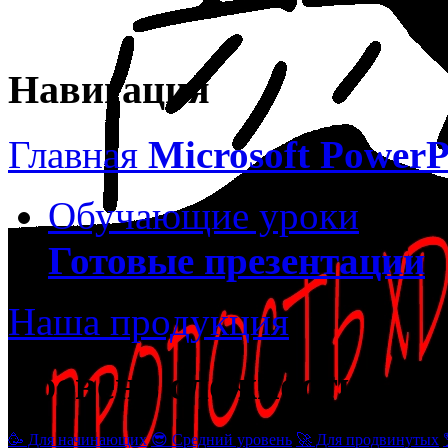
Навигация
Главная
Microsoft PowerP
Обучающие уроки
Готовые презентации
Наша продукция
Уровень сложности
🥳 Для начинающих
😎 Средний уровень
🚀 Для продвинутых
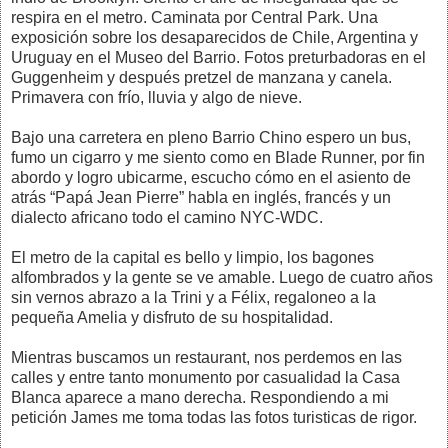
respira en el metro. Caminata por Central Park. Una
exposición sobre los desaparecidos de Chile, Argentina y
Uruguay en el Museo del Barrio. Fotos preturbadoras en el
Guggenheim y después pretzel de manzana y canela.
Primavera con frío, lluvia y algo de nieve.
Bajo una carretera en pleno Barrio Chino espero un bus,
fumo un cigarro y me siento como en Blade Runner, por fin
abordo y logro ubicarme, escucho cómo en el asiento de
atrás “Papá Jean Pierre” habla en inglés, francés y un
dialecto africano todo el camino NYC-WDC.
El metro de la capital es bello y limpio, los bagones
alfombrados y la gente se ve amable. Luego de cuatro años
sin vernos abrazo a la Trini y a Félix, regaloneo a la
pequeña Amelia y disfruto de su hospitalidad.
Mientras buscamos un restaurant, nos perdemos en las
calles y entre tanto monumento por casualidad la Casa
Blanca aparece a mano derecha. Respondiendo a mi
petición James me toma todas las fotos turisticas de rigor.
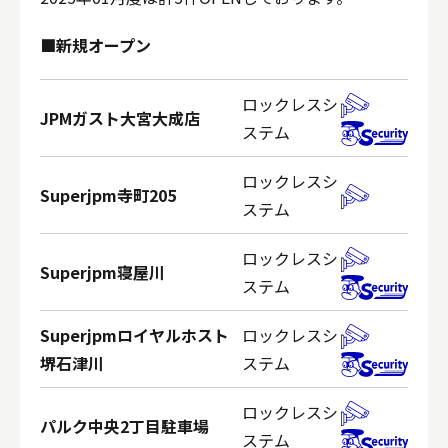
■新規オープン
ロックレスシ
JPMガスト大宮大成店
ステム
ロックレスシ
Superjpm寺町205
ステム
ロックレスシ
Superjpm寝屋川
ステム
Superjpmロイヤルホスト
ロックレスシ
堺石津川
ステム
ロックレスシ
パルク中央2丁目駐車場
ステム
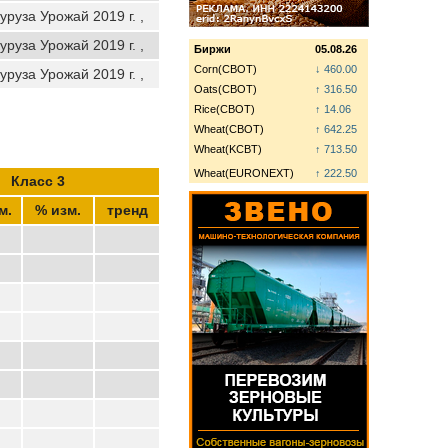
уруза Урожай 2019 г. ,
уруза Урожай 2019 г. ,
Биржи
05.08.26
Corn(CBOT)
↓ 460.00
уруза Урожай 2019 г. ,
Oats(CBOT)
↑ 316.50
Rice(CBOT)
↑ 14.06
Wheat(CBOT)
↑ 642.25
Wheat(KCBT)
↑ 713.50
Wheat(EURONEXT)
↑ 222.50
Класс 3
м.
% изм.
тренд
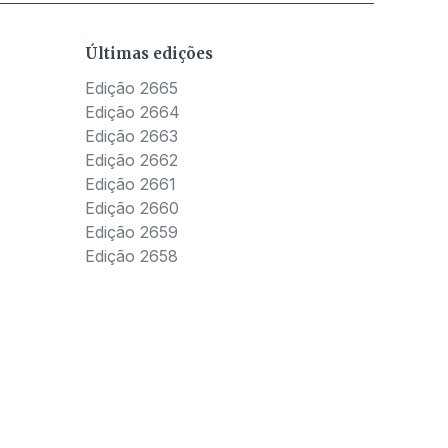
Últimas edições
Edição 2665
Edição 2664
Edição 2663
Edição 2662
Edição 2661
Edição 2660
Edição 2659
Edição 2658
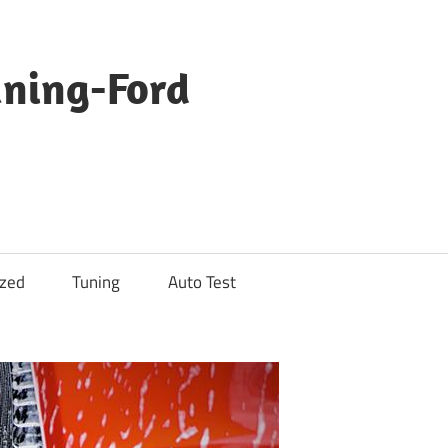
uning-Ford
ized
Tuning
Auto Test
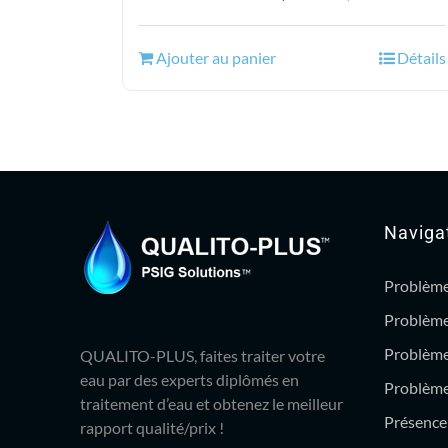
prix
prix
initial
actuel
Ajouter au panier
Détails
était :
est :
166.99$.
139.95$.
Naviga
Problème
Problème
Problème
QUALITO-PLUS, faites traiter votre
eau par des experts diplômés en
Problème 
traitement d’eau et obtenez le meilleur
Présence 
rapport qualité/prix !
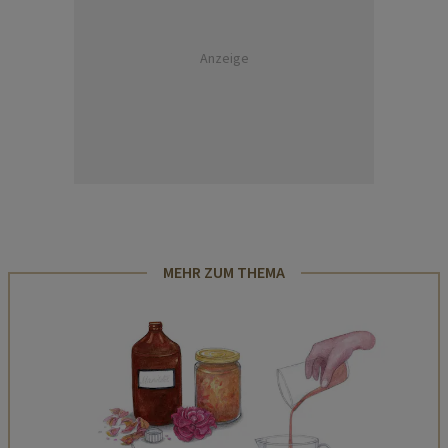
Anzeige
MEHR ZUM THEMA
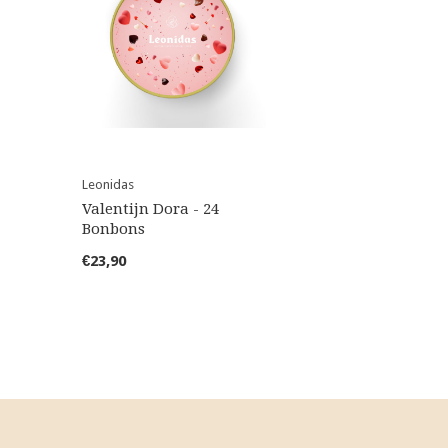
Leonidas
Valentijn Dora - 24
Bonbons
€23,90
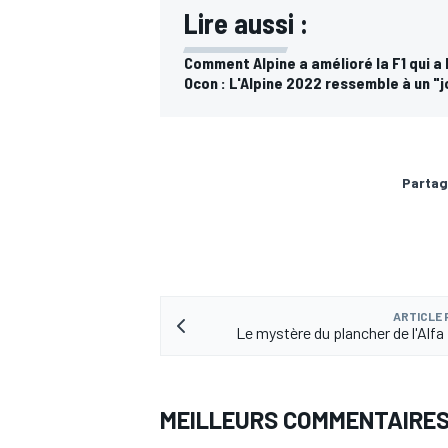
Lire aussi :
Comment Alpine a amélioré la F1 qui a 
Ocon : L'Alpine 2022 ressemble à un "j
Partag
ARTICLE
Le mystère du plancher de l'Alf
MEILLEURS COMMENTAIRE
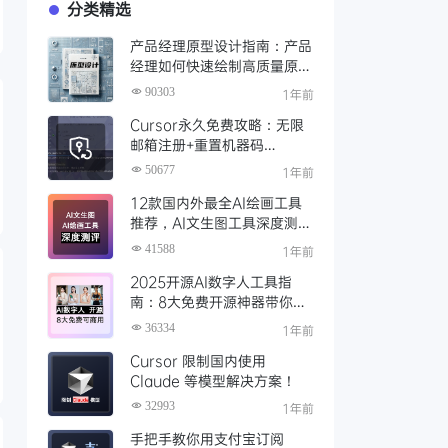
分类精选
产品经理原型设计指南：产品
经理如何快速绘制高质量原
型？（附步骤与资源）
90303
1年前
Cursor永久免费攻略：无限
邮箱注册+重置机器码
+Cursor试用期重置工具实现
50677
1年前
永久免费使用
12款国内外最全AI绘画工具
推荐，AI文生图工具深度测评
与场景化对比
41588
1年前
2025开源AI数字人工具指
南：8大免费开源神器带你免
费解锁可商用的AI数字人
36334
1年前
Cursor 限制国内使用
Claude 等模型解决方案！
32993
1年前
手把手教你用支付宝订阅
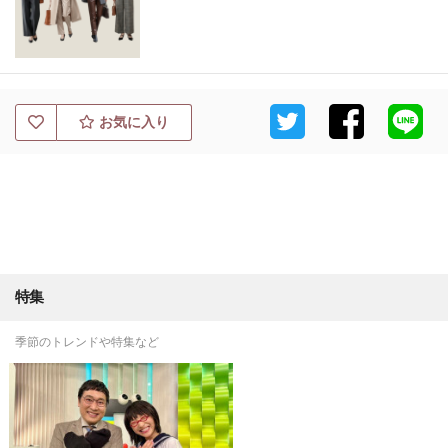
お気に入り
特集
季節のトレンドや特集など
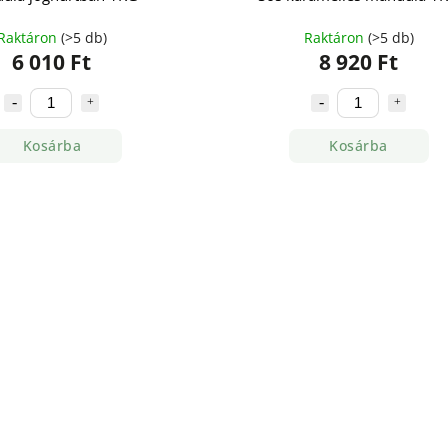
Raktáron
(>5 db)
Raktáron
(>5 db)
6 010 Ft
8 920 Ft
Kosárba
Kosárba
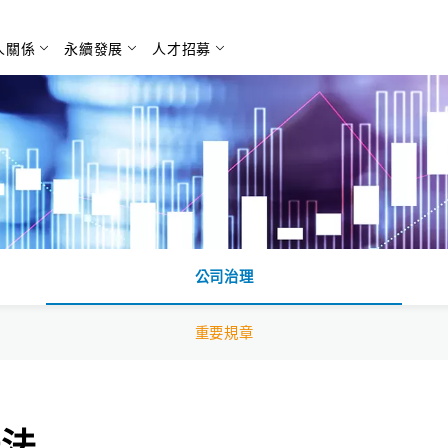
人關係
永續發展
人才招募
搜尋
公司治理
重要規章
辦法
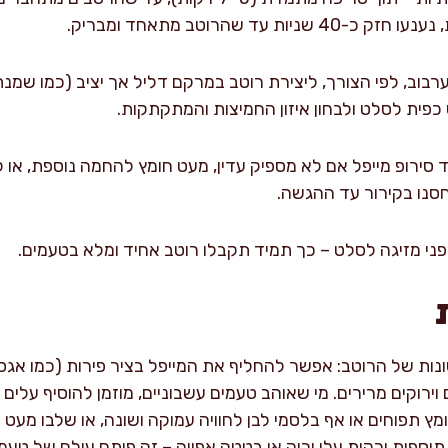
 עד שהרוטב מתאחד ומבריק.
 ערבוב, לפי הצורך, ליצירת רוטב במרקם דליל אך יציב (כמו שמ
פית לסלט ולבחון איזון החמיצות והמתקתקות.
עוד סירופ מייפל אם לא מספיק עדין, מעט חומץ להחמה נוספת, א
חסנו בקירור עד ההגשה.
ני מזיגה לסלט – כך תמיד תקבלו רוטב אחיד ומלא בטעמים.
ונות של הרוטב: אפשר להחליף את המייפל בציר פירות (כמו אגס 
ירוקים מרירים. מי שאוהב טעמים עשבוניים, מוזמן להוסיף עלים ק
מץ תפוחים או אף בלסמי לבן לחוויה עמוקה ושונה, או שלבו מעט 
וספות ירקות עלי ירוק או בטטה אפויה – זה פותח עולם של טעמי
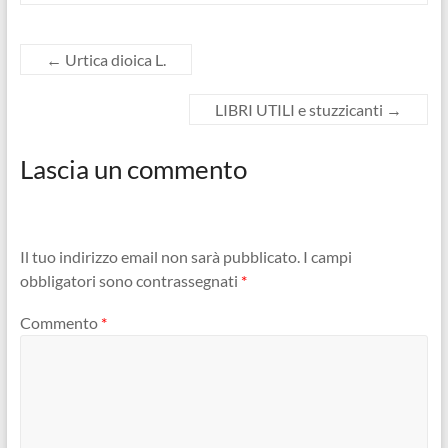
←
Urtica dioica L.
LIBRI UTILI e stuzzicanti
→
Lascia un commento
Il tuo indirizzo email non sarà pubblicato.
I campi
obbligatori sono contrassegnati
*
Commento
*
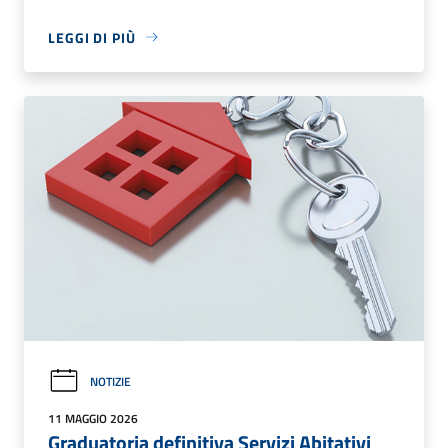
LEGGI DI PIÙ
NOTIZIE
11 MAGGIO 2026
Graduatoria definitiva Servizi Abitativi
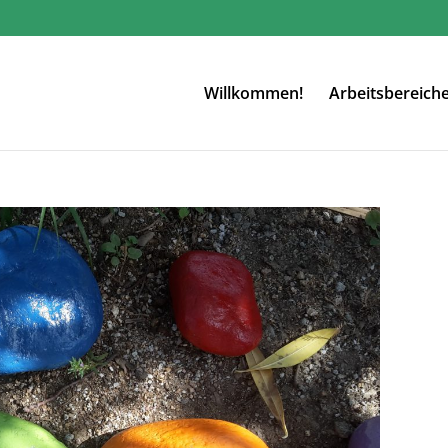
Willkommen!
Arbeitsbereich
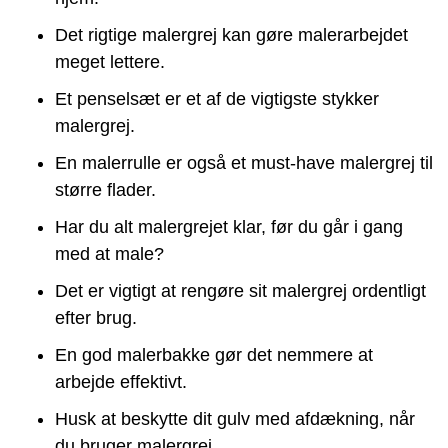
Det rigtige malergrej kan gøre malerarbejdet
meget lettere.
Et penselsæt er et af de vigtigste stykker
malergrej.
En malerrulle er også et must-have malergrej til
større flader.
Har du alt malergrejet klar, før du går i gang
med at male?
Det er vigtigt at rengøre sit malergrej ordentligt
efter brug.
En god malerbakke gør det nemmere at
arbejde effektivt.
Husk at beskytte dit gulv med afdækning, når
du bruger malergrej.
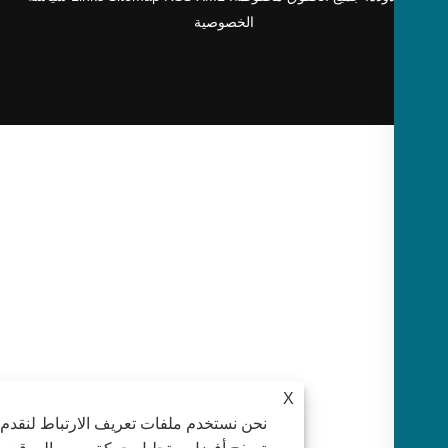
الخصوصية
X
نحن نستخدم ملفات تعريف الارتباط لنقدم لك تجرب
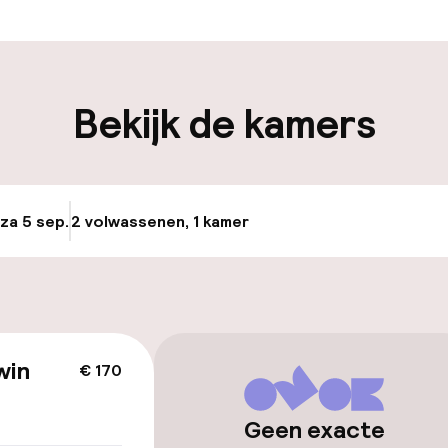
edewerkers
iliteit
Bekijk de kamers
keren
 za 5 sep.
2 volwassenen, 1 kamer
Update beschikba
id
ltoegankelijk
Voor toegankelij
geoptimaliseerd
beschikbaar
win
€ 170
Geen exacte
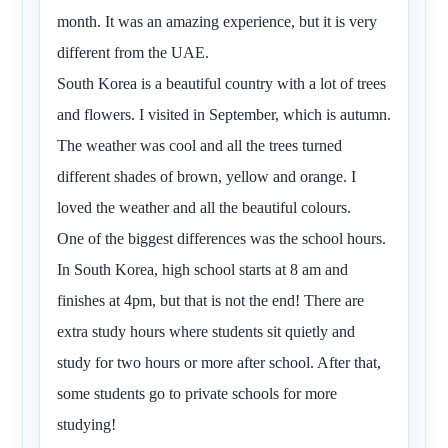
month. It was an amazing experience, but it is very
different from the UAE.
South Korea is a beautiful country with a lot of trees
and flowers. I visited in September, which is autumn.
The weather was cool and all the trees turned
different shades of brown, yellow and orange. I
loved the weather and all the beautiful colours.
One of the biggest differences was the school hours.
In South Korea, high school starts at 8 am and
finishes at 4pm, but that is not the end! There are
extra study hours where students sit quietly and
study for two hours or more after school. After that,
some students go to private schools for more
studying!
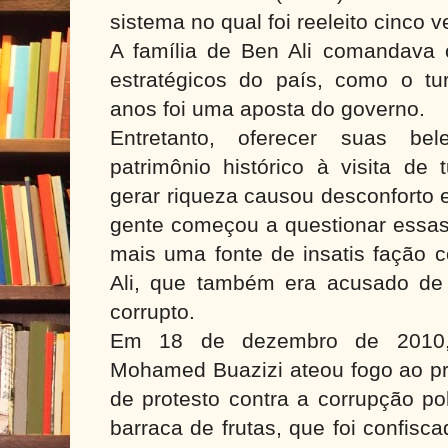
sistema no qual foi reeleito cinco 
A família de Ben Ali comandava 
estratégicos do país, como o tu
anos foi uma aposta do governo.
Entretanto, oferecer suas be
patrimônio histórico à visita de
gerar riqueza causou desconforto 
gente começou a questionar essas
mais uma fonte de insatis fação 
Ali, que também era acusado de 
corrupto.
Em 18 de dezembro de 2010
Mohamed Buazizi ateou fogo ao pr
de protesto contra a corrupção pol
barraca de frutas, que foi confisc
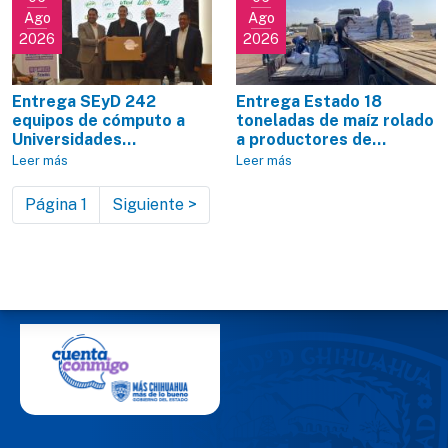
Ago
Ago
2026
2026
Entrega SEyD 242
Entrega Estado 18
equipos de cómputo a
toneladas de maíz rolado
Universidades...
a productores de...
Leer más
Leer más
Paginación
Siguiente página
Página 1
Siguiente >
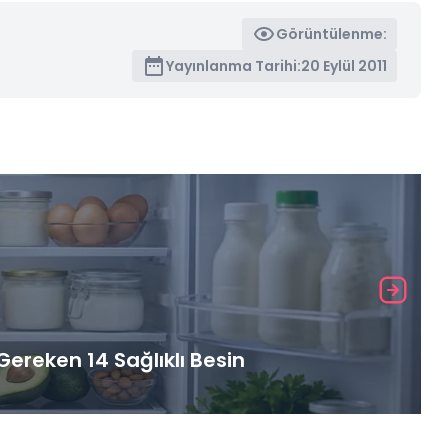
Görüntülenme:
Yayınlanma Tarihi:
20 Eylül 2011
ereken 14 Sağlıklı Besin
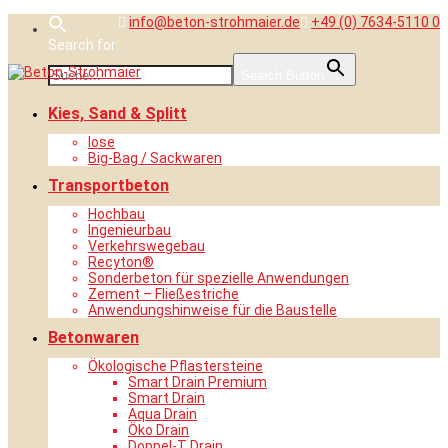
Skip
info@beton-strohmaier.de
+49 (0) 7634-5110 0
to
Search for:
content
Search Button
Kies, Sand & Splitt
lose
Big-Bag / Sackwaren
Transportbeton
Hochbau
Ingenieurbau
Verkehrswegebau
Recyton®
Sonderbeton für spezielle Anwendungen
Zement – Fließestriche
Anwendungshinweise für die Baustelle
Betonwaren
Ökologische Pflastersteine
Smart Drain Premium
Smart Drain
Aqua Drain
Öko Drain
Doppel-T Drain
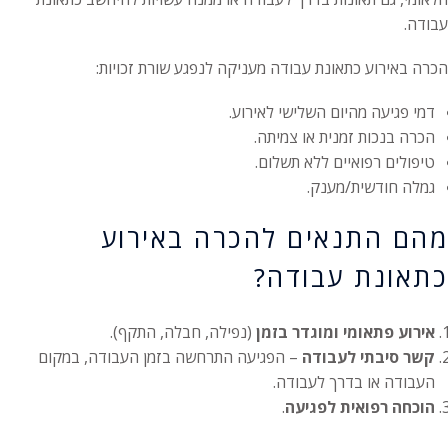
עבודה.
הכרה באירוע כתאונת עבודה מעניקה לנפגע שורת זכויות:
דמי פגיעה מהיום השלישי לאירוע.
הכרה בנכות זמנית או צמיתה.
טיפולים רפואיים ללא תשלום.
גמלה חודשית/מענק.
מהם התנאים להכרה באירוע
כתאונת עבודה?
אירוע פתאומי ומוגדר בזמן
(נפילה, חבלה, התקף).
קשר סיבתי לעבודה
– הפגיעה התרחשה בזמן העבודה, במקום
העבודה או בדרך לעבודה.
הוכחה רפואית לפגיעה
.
******************************
Copy out word for word the lines of the rows above, starting with the line that contains "respira en el" and going on through the line that contains "Edição 2658". Leave the pictures out of your answer.

respira en el metro. Caminata por Central Park. Una
exposición sobre los desaparecidos de Chile, Argentina y
Uruguay en el Museo del Barrio. Fotos preturbadoras en el
Guggenheim y después pretzel de manzana y canela.
Primavera con frío, lluvia y algo de nieve.
Bajo una carretera en pleno Barrio Chino espero un bus,
fumo un cigarro y me siento como en Blade Runner, por fin
abordo y logro ubicarme, escucho cómo en el asiento de
atrás “Papá Jean Pierre” habla en inglés, francés y un
dialecto africano todo el camino NYC-WDC.
El metro de la capital es bello y limpio, los bagones
alfombrados y la gente se ve amable. Luego de cuatro años
sin vernos abrazo a la Trini y a Félix, regaloneo a la
pequeña Amelia y disfruto de su hospitalidad.
Mientras buscamos un restaurant, nos perdemos en las
calles y entre tanto monumento por casualidad la Casa
Blanca aparece a mano derecha. Respondiendo a mi
petición James me toma todas las fotos turisticas de rigor.
■新規オープン
ロックレスシ
JPMガスト大宮大成店
ステム
ロックレスシ
Superjpm寺町205
ステム
ロックレスシ
Superjpm寝屋川
ステム
Superjpmロイヤルホスト
ロックレスシ
堺石津川
ステム
ロックレスシ
パルク中央2丁目駐車場
ステム
уруза Урожай 2019 г. ,
уруза Урожай 2019 г. ,
Биржи
05.08.26
Corn(CBOT)
↓ 460.00
уруза Урожай 2019 г. ,
Oats(CBOT)
↑ 316.50
Rice(CBOT)
↑ 14.06
Wheat(CBOT)
↑ 642.25
Wheat(KCBT)
↑ 713.50
Wheat(EURONEXT)
↑ 222.50
Класс 3
м.
% изм.
тренд
Últimas edições
Edição 2665
Edição 2664
Edição 2663
Edição 2662
Edição 2661
Edição 2660
Edição 2659
Edição 2658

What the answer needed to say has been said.